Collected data

##########

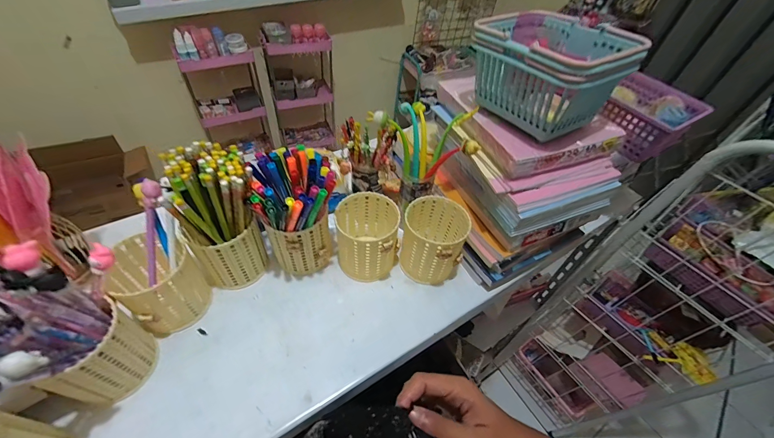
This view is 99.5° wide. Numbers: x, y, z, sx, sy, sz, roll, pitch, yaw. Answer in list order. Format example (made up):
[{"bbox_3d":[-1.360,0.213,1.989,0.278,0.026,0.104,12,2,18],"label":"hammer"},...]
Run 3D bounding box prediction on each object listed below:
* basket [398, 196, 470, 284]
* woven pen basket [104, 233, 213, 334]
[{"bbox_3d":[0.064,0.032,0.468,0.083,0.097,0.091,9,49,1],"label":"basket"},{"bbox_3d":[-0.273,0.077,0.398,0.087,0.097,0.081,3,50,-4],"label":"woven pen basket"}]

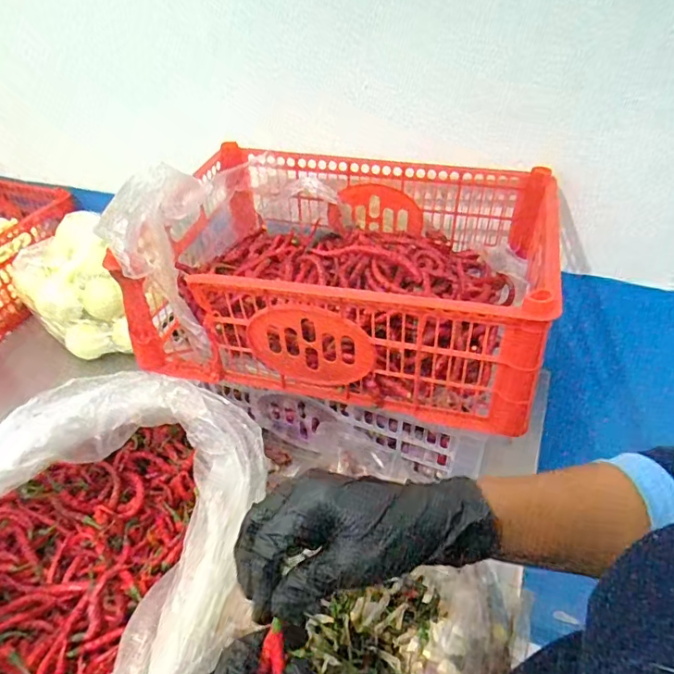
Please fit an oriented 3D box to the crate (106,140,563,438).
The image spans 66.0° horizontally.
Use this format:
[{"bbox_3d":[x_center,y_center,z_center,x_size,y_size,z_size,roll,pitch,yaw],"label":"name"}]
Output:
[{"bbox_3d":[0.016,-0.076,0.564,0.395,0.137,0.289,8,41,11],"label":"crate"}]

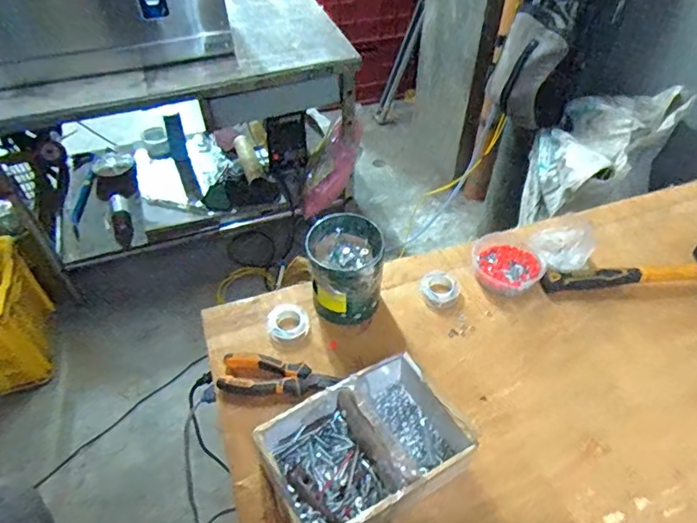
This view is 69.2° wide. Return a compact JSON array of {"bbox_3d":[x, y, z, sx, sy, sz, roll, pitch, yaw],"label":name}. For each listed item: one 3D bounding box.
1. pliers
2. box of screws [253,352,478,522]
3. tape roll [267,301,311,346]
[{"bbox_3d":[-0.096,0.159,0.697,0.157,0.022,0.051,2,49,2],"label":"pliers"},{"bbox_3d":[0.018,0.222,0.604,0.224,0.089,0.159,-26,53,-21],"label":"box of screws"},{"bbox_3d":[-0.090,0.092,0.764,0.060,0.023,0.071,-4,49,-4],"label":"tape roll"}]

##########

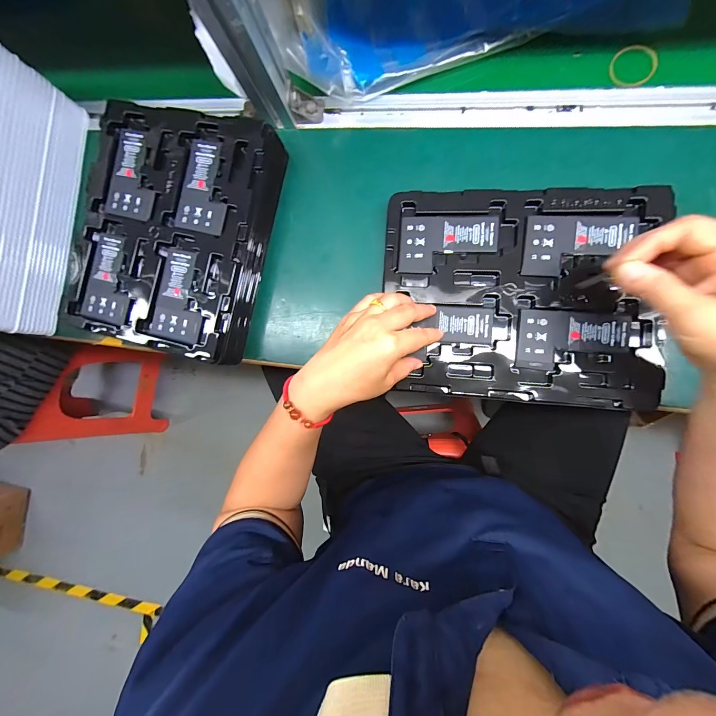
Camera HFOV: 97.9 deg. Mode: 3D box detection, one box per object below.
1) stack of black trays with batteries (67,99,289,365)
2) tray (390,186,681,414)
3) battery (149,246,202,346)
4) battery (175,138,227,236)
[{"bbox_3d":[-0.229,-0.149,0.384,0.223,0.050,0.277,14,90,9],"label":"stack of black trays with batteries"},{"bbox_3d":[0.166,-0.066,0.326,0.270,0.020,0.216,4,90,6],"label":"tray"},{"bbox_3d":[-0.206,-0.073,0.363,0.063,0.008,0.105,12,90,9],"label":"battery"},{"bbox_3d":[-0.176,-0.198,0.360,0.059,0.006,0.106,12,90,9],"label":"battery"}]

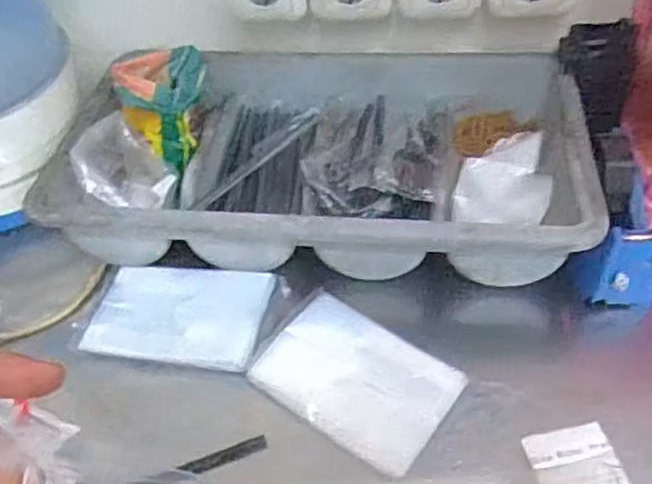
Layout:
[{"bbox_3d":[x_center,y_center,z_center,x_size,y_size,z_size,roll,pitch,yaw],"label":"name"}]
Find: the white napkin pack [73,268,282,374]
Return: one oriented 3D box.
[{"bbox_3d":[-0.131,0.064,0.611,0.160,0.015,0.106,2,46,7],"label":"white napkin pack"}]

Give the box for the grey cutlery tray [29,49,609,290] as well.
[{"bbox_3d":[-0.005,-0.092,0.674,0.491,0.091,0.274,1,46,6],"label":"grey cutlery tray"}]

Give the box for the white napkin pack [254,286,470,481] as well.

##########

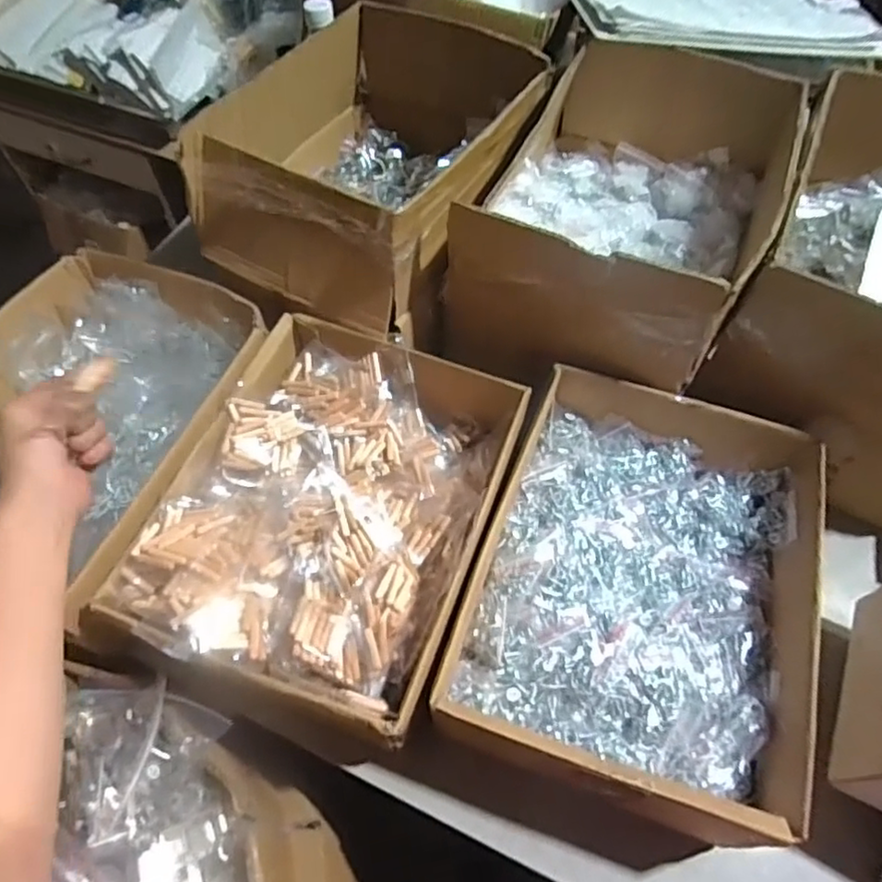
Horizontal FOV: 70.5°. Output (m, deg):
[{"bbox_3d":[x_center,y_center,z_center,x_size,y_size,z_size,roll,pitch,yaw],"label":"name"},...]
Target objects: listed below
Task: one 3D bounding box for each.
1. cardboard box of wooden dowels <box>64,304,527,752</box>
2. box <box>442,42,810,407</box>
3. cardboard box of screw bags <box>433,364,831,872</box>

##########

Whenever a line of the data contains "below", it counts; state how many such lines there are, with nothing added.

= Finished task =
3